Polizeiangriff auf Zwangsverwalter-Proteste
In Istanbul und Ankara sind Protestaktionen gegen die Zwangsverwaltung kurdischer Provinzen von der Polizei angegriffen worden. Es kam zu Dutzenden Festnahmen.
In Istanbul und Ankara sind Protestaktionen gegen die Zwangsverwaltung kurdischer Provinzen von der Polizei angegriffen worden. Es kam zu Dutzenden Festnahmen.
In Istanbul und Ankara sind Kundgebungen der Demokratischen Partei der Völker (HDP) angegriffen worden. Die HDP wollte gegen die Absetzung der demokratisch gewählten Oberbürgermeister*innen von Amed (Diyarbakir), Wan (Van) und Mêrdîn (Mardin) protestieren.
Auf dem Sakarya-Platz in Ankara wurden zehn Personen gewaltsam festgenommen. Im Istanbuler Stadtteil Beşiktaş wurde der Kundgebungsort mit gepanzerten Polizeifahrzeugen umstellt, anschließend griff die Polizei an und nahm eine bisher unbekannte Anzahl Menschen fest.

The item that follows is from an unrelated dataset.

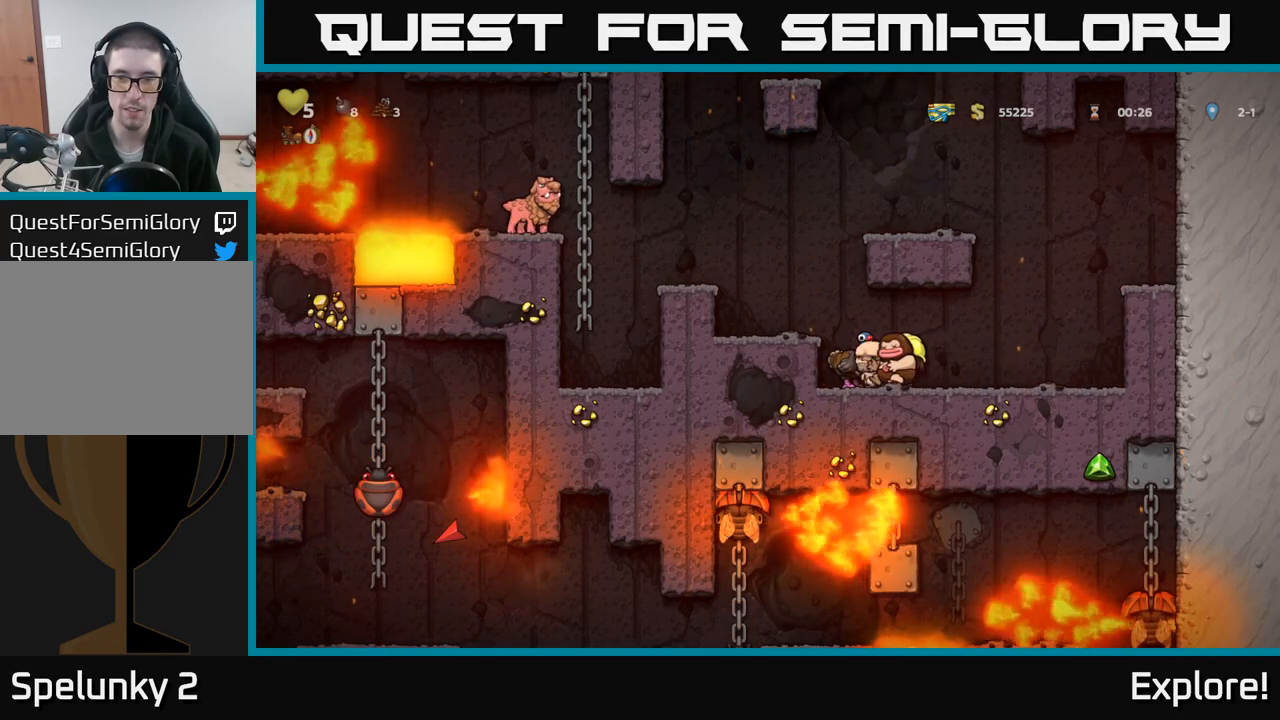
{"buttons": [], "left_stick": "center", "right_stick": "center", "events": [[50, "DPAD_LEFT", "down"], [83, "A", "down"], [200, "DPAD_LEFT", "up"], [217, "A", "up"]]}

Bürgermeister durch staatliche Zwangsverwalter ersetzt
Am 19. August sind die Ko-Bürgermeister*innen der kurdischen Großstädte Amed, Wan und Mêrdîn auf Betreiben des Innenministeriums abgesetzt und durch staatliche Zwangsverwalter ersetzt worden. Die AKP-Regierung rechtfertigt die Entmachtung der demokratisch gewählten Politiker*innen Adnan Selçuk Mızraklı, Bedia Özgökçe Ertan und Ahmet Türk mit vagen Terrorismus-Vorwürfen. In einer Stellungnahme des Innenministeriums sind verschiedene Verdächtigungen aufgeführt. So ist etwa davon die Rede, dass die Oberbürgermeister*innen kommunale Gelder an die Arbeiterpartei Kurdistans (PKK) weitergeleitet hätten. Zudem werden sie beschuldigt, mit dem System der genderparitätischen Doppelspitze bei der HDP, wonach jeweils ein Mann und eine Frau das Bürgermeisteramt gemeinsam ausüben, unbefugte Personen in offizielle Positionen gebracht und auf Anordnung der PKK eine nicht verfassungsmäßige politische Struktur eingeführt zu haben, die nicht mit den offiziellen politischen Regeln und Vorschriften zu vereinbaren sei.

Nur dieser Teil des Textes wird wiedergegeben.